No tenían sentido aquellos arranques de huída cuando sabía a ciencia cierta, tan cierta como que dos y dos son cuatro, que volvería habiéndose tragado toda la sal de un sorbo. Que le escocería en la garganta durante mucho tiempo después. A la vuelta. Al volver soñando que eran cinco. Dos y dos.
Disimulaba irguiendo la cabeza y recogiéndose en silencio en una cama de sábanas impolutas. Con muchas, muchas mantas sobre su cuerpo tan frío como etéreo. Por temor a fugarse mientras dormía. Para seguir sujeta contra la ingravidez de su persona. Si es que seguía siendo una persona.

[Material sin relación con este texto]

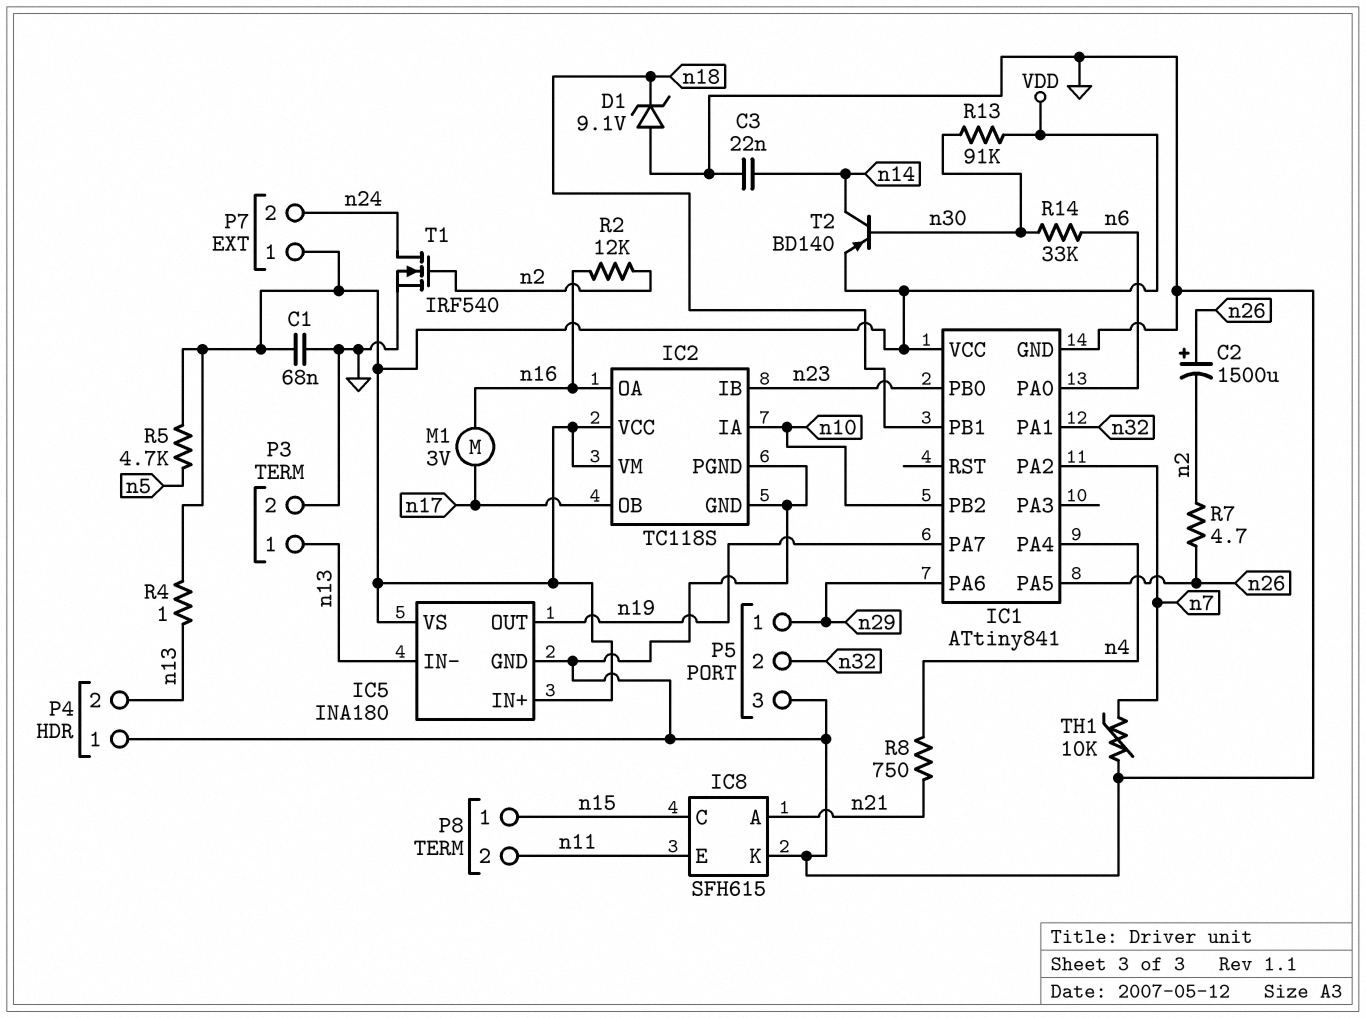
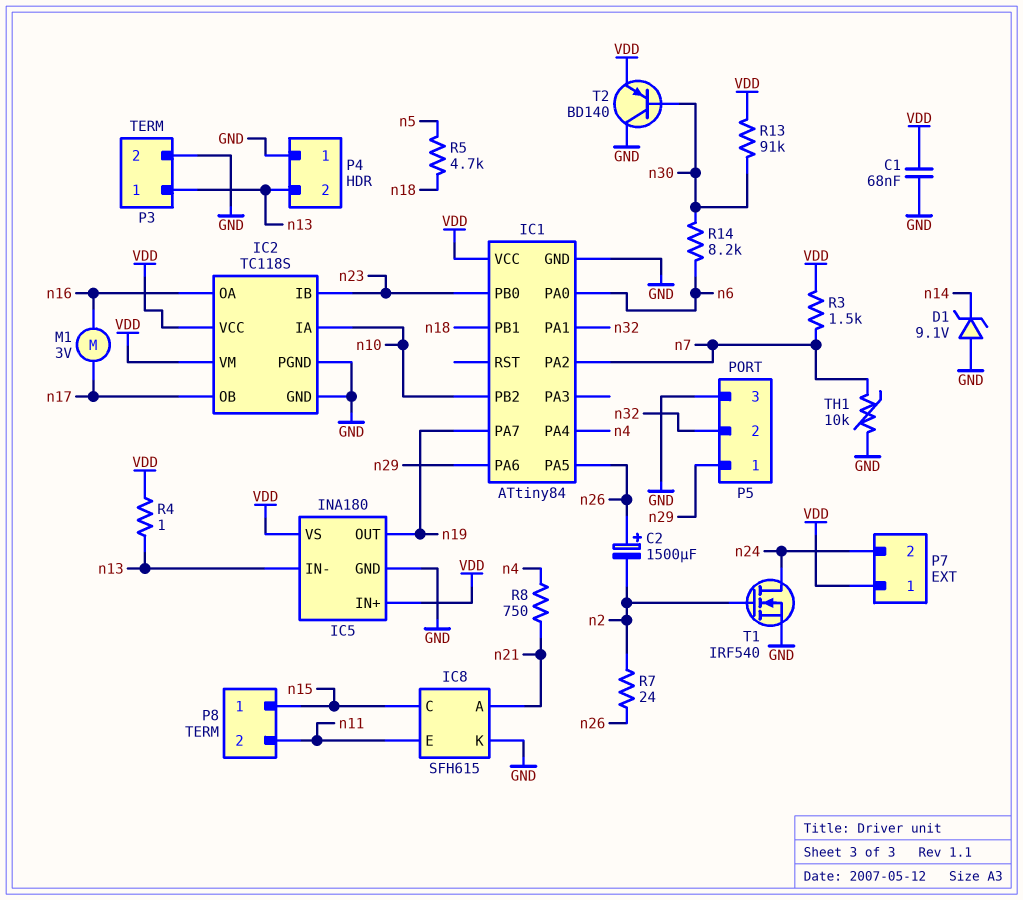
C3: 22nF (GND, n14) -> none
D1: zener 9.1V (A GND, K n18) -> zener 9.1V (A GND, K n14)
IC1: ATtiny841 -> ATtiny84
R2: 12k (n2, n16) -> none
R3: none -> 1.5k (VDD, n7)
R5: 4.7k (VDD, n5) -> 4.7k (n5, n18)
R7: 4.7 (n2, n26) -> 24 (n2, n26)
R14: 33k (n6, n30) -> 8.2k (n6, n30)
T2: PNP BD140 (B n30, C n14, E VDD) -> PNP BD140 (B n30, C GND, E VDD)

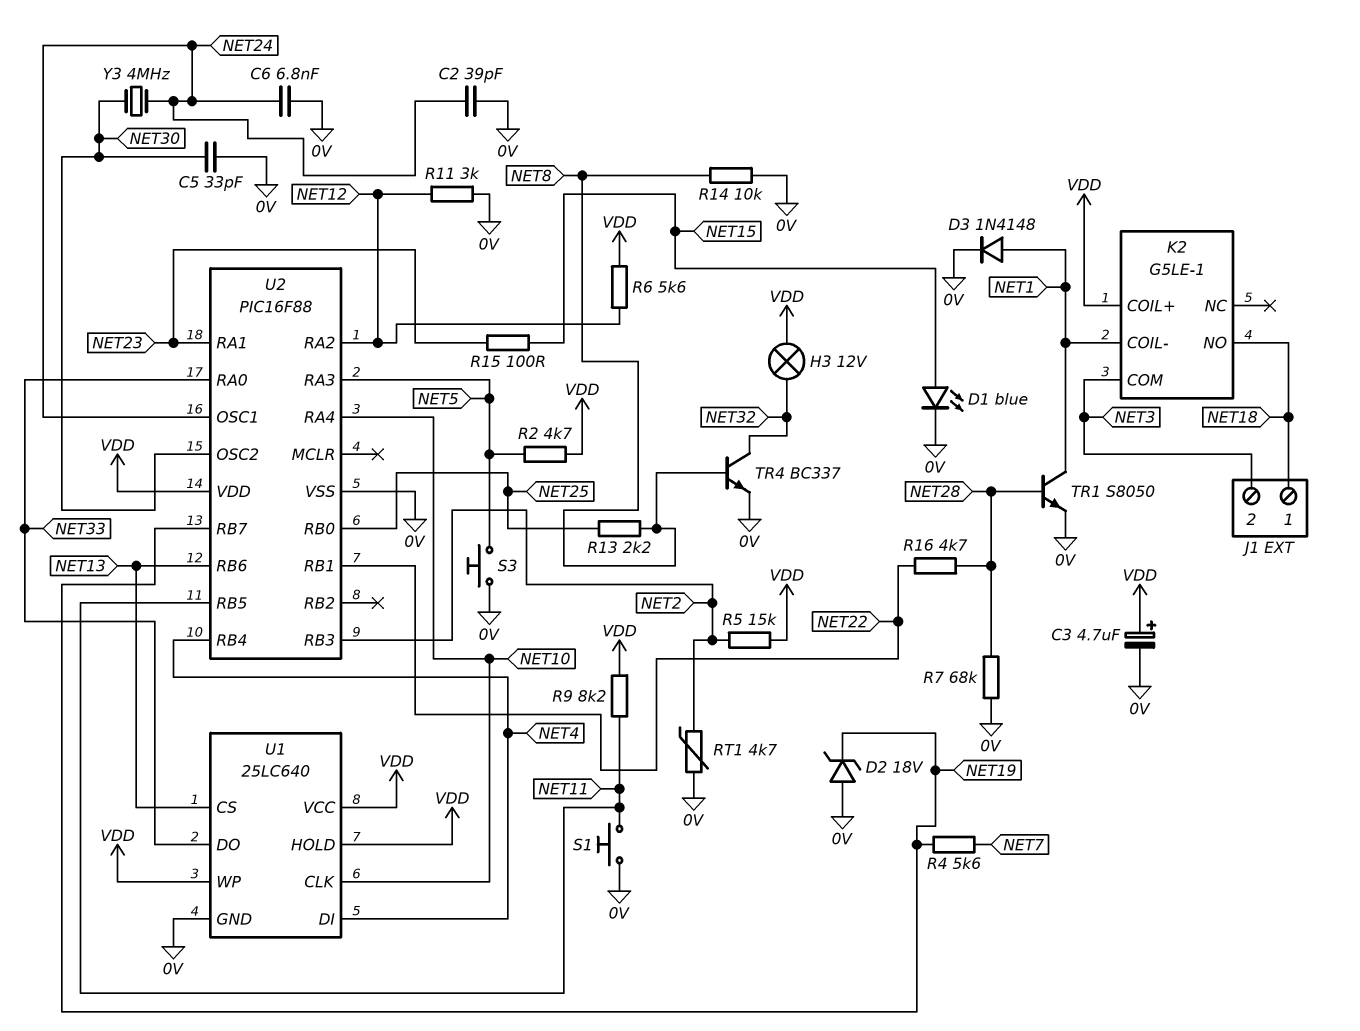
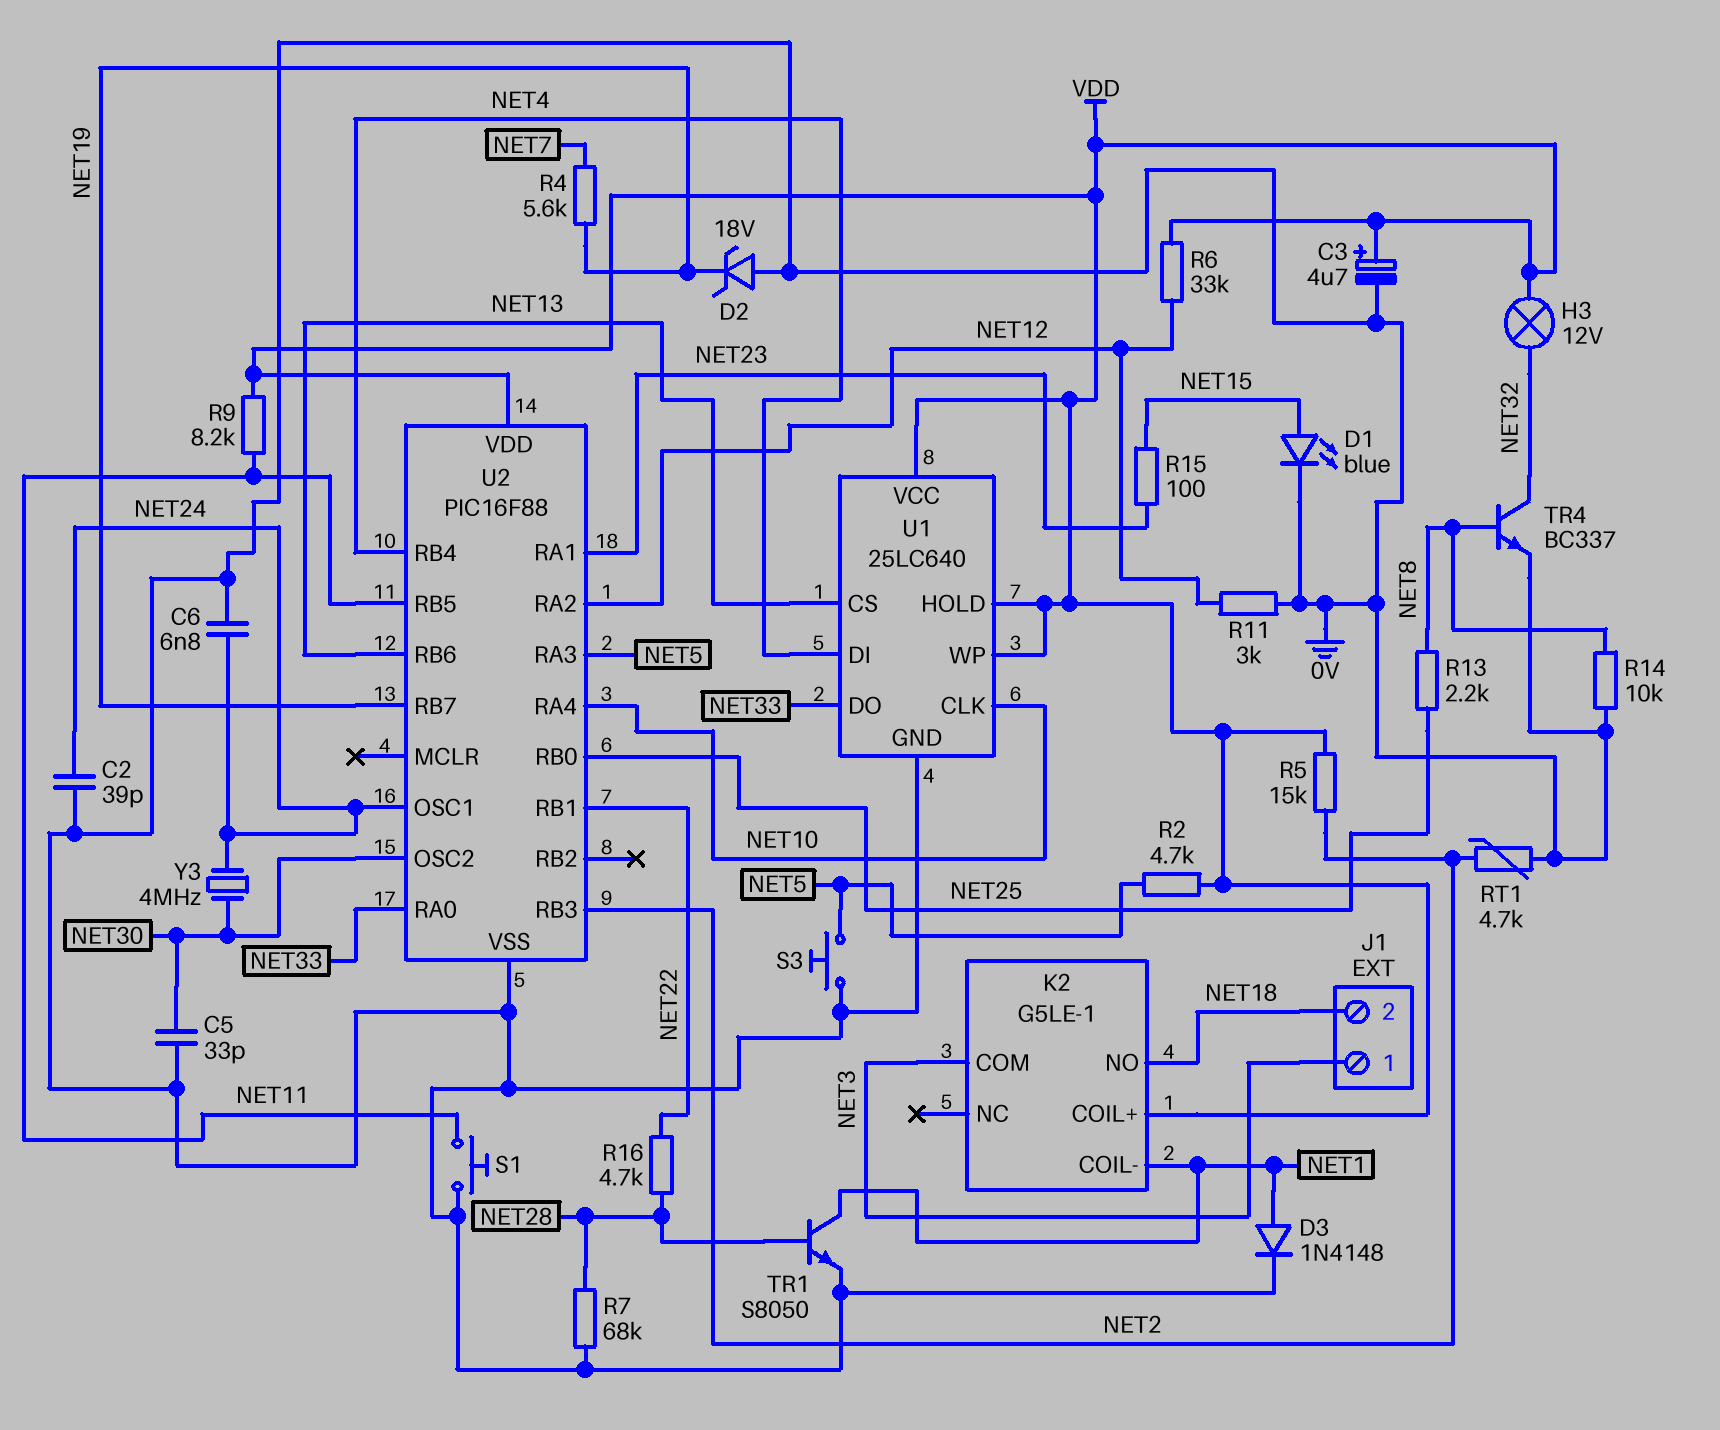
J1 pin 1: NET18 -> NET3
J1 pin 2: NET3 -> NET18
R6: 5.6k (NET12, VDD) -> 33k (NET12, VDD)

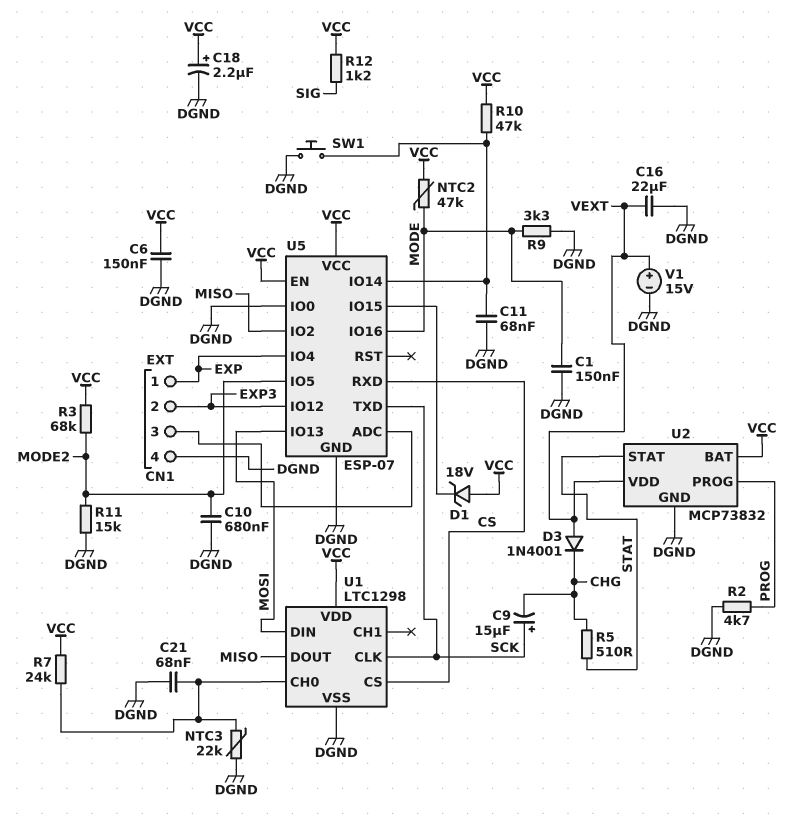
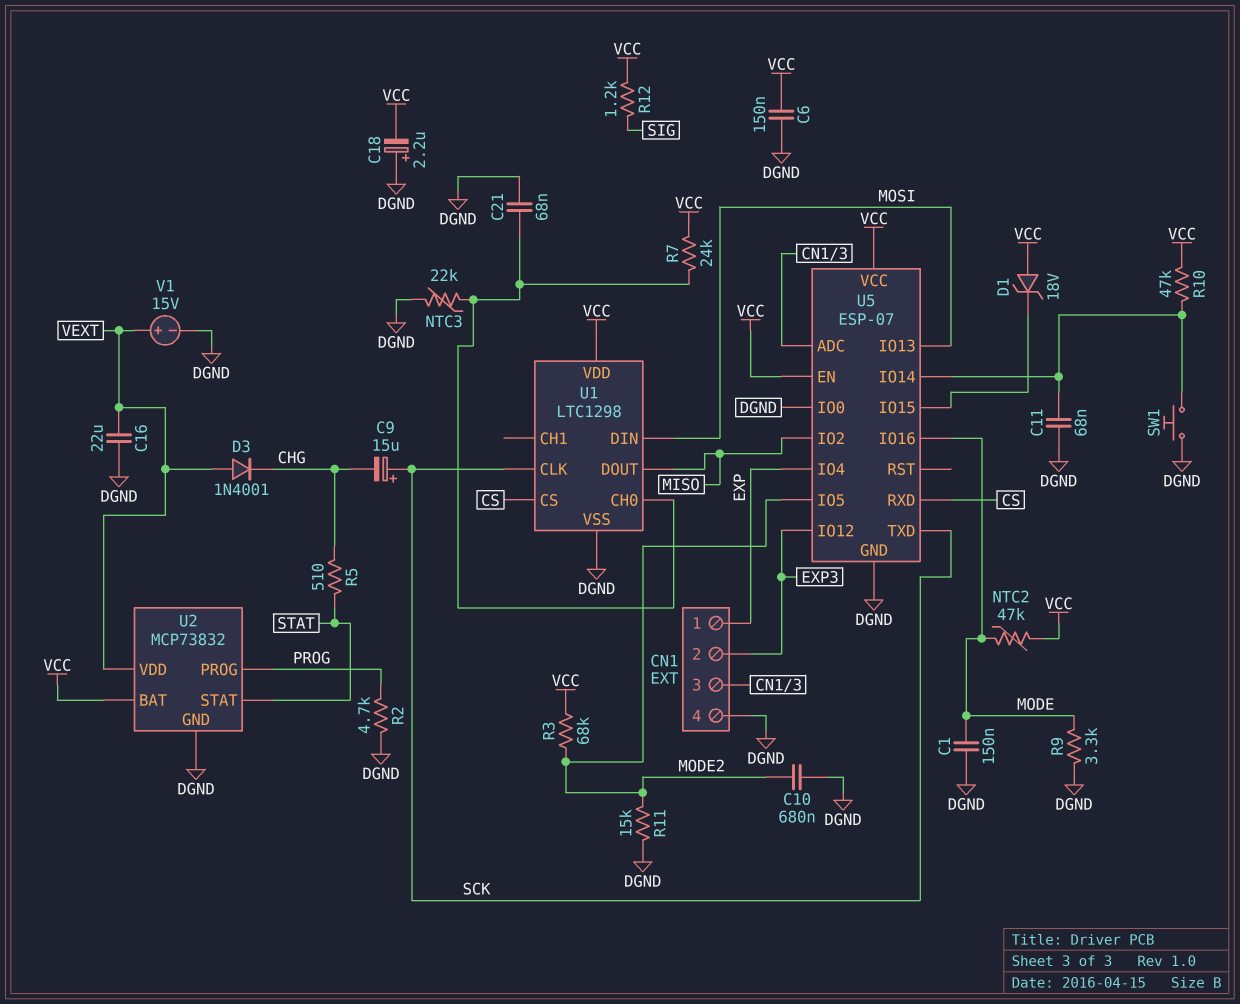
C18: 2.2uF (plus VCC, minus DGND) -> 2.2uF (plus DGND, minus VCC)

Cuando no pudo más, se refugió en un cine. Se conformó con saber que volvería a casa sola sin nadie con quien comentar la película. Contenta con la seguridad de las butacas vacías a ambos lados de sus brazos. Comiéndose a puñados las pipas peladas que había comprado antes de entrar. No se atrevió después a acudir a la playa a fumarse un cigarrillo. Demasiadas emociones para una primera vez.
Cuando descubrió que podía más. El cine solo fue una excusa para beberse el mar a borbotones. Contó las olas poco a poco, con los dedos, como si estuviese, de pronto, aprendiendo a sumar. Muy despacio, descubriendo el tacto de la piel del océano. Dos y dos son cinco.